Estou a ficar preocupado quando começo a concordar, em matéria de estratégia económica, com a Esquerda, embora devamos continuar de “pé-trás” com a loucura das engenharias sociais esquerdistas e com a sua política cultural altamente destrutiva. Mas nem por isso a Direita se safa: o “conservador” David Cameron é hoje o campeão do politicamente correcto em Inglaterra. Estamos entregues à bicharada (até um dia, em que o “pêndulo da História” volte à sua posição normal).
António Costa (do PS) disse ontem, no programa Quadratura do Círculo (SICn), o seguinte:
“A situação a que chegámos não foi uma situação do acaso. A União Europeia financiou durante muitos anos Portugal para Portugal deixar de produzir; não foi só nas pescas, não foi só na agricultura, foi também na indústria, por ex. no têxtil. Nós fomos financiados para desmantelar o têxtil porque a Alemanha queria (a Alemanha e os outros países como a Alemanha) queriam que abríssemos os nossos mercados ao têxtil chinês, basicamente porque ao abrir os mercados ao têxtil chinês, eles exportavam os teares que produziam, para os chineses produzirem o têxtil que nós deixávamos de produzir.
E, portanto, esta ideia de que em Portugal houve aqui um conjunto de pessoas que resolveram viver dos subsídios e de não trabalhar, e que viveram acima das suas possibilidades, é uma mentira inaceitável. Nós orientámos os nossos investimentos públicos e privados em função das opções da União Europeia: em função dos fundos comunitários, em função dos subsídios que foram dados e em função do crédito que foi proporcionado.
E portanto, houve um comportamento racional dos agentes económicos em função de uma política induzida pela União Europeia. Portanto, não é aceitável agora dizer… podemos todos concluir e acho que devemos concluir que errámos; agora eu não aceito que esse erro seja um erro unilateral dos portugueses. Não, esse foi um erro do conjunto da União Europeia e a União Europeia fez essa opção porque a União Europeia entendeu que era altura de acabar com a sua própria indústria e ser simplesmente uma praça financeira. E é isso que estamos a pagar!”

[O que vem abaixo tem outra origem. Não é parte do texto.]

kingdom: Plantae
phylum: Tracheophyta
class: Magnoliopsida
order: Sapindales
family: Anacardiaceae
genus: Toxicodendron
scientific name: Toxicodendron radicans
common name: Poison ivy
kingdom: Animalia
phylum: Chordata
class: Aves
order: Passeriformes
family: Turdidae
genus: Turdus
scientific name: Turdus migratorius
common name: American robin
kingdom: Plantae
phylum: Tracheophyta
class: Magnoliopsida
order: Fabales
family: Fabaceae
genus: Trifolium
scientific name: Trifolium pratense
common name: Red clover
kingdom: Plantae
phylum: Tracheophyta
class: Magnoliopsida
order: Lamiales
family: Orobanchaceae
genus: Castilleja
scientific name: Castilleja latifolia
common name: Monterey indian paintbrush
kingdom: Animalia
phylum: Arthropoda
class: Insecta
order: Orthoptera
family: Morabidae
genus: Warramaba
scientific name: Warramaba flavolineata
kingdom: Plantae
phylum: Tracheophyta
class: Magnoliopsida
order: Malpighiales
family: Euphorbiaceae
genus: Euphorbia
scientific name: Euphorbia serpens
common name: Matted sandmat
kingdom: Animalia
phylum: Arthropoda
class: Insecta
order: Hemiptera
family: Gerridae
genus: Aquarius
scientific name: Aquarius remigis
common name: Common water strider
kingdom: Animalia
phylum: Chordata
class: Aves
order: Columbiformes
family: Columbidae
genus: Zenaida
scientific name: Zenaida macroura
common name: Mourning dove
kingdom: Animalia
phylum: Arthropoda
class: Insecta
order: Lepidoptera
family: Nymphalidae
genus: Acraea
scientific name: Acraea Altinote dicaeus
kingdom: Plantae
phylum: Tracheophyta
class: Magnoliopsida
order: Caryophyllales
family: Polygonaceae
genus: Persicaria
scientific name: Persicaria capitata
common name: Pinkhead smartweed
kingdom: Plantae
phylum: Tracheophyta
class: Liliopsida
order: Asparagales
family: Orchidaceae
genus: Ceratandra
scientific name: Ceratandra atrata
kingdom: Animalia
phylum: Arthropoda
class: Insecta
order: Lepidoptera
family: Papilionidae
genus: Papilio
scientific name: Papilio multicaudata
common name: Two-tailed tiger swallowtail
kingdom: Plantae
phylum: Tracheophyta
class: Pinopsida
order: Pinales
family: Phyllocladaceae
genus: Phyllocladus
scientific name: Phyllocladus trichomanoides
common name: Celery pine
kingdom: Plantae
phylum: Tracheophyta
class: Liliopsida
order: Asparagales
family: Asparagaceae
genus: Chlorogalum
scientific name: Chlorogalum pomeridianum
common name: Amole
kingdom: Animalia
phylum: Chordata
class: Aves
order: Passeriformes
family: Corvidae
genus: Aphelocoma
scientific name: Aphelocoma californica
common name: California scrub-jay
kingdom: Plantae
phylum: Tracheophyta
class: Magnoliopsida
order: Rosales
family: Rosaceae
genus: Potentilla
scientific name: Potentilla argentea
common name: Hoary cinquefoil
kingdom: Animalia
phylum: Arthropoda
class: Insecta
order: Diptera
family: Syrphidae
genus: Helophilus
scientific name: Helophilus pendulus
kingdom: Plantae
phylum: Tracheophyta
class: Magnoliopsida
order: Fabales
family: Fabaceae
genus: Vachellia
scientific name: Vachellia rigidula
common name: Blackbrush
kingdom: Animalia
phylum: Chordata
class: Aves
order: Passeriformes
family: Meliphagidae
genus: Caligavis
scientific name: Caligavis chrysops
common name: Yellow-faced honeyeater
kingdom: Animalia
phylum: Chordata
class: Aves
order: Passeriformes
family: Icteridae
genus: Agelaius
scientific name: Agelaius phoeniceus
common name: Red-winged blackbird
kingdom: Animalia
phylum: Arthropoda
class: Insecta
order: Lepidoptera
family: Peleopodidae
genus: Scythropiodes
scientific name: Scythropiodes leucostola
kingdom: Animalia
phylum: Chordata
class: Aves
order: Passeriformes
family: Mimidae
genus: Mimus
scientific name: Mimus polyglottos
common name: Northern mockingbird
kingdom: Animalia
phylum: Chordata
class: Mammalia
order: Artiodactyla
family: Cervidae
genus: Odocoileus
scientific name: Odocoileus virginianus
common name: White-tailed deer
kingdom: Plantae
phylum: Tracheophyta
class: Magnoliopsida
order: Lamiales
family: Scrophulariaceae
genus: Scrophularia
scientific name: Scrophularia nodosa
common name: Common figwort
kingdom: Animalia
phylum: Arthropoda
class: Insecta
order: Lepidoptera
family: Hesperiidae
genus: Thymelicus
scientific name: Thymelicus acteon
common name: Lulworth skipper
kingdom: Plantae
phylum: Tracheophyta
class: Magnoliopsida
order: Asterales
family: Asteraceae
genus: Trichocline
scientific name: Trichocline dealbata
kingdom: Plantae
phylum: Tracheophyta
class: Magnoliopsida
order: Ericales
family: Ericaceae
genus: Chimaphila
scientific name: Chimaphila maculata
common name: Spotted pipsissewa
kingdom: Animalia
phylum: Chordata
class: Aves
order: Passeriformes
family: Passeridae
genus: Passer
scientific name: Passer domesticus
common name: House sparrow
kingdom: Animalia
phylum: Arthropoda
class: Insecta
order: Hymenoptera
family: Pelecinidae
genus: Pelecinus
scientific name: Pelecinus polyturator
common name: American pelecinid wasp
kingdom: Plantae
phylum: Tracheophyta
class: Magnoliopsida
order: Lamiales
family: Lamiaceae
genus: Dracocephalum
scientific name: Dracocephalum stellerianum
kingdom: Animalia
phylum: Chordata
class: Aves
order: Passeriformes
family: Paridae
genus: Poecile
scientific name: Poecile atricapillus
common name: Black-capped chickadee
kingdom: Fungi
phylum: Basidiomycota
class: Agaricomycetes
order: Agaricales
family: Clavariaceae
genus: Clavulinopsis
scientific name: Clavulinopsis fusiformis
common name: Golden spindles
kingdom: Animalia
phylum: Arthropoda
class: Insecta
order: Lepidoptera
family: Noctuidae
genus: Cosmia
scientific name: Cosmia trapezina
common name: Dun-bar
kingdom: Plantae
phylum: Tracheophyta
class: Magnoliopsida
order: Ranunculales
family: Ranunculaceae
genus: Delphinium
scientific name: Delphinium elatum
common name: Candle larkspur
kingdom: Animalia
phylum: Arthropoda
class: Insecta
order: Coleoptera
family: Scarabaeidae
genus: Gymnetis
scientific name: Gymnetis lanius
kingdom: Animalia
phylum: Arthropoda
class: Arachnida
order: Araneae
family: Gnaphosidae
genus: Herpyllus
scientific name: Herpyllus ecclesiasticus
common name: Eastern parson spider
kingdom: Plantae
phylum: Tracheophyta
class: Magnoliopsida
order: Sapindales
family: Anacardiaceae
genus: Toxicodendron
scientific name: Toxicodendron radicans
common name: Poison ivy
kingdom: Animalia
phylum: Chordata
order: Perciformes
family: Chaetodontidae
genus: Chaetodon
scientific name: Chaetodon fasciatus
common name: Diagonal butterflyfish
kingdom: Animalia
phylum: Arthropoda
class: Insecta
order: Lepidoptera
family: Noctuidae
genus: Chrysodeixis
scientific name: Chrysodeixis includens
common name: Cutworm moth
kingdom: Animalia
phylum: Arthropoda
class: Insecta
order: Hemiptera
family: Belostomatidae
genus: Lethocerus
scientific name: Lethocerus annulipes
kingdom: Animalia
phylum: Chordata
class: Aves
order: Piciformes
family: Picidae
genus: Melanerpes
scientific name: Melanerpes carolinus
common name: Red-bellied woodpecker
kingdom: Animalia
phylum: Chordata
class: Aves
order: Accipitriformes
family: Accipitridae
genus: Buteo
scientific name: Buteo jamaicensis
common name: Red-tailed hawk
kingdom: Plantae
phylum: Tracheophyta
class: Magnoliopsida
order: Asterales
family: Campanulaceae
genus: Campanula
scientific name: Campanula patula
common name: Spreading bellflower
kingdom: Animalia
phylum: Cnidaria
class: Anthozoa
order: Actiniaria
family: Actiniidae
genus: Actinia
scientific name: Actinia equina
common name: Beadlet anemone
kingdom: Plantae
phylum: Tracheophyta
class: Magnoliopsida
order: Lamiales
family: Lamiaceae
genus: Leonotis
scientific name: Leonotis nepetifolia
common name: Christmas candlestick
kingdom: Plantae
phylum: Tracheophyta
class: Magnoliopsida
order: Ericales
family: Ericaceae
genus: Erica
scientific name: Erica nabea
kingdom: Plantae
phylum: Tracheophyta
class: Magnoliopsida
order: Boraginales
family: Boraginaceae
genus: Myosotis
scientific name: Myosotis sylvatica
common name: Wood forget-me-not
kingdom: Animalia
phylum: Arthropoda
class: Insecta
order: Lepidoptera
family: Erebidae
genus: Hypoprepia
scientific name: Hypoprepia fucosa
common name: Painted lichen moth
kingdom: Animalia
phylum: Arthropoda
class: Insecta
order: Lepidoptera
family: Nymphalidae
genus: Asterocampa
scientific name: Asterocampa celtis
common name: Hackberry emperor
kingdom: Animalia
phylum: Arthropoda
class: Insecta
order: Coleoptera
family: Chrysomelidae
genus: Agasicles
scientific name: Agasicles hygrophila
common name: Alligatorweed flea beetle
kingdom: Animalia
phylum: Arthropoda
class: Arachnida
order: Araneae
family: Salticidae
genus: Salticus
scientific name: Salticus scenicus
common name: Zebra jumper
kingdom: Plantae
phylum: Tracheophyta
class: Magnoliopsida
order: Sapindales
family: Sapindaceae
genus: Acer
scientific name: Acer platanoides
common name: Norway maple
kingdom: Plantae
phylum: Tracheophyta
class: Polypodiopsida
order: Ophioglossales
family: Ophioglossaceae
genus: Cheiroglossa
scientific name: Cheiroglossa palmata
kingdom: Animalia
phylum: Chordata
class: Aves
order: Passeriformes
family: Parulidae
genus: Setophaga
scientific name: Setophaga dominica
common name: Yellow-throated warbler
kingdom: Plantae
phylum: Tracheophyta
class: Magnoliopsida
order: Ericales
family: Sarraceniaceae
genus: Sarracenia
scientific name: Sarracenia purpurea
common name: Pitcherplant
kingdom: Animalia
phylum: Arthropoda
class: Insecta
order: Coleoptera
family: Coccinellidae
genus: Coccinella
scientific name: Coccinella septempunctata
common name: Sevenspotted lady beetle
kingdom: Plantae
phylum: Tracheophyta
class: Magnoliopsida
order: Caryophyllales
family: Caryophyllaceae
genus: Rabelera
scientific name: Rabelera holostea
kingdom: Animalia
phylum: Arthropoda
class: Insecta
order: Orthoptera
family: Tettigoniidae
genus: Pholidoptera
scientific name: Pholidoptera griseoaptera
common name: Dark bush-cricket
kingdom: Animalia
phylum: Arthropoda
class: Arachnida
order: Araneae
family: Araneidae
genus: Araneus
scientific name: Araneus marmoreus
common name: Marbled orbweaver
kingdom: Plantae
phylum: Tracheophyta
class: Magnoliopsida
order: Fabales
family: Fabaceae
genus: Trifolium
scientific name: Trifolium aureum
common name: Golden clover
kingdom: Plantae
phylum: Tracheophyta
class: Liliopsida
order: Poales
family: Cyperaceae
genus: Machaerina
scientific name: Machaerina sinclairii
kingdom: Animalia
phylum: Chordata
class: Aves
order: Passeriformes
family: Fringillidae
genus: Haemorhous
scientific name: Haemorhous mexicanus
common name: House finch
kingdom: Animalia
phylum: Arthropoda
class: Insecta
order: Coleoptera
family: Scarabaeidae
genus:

A propósito do programa Quadratura do Círculo: António Costa é o único que se mantém coerente com o ideário do partido político a que pertence. José Pacheco Pereira cada vez mais se parece com um militante do Partido Socialista, e Lobo Xavier, de democrata-cristão tem quase nada e não se distingue de um neoliberal, membro do gabinete de Vítor Gaspar.
O que António Costa disse é absolutamente verdade! E quando Passos Coelho diz outra coisa diferente, nada mais faz do que mentir descaradamente.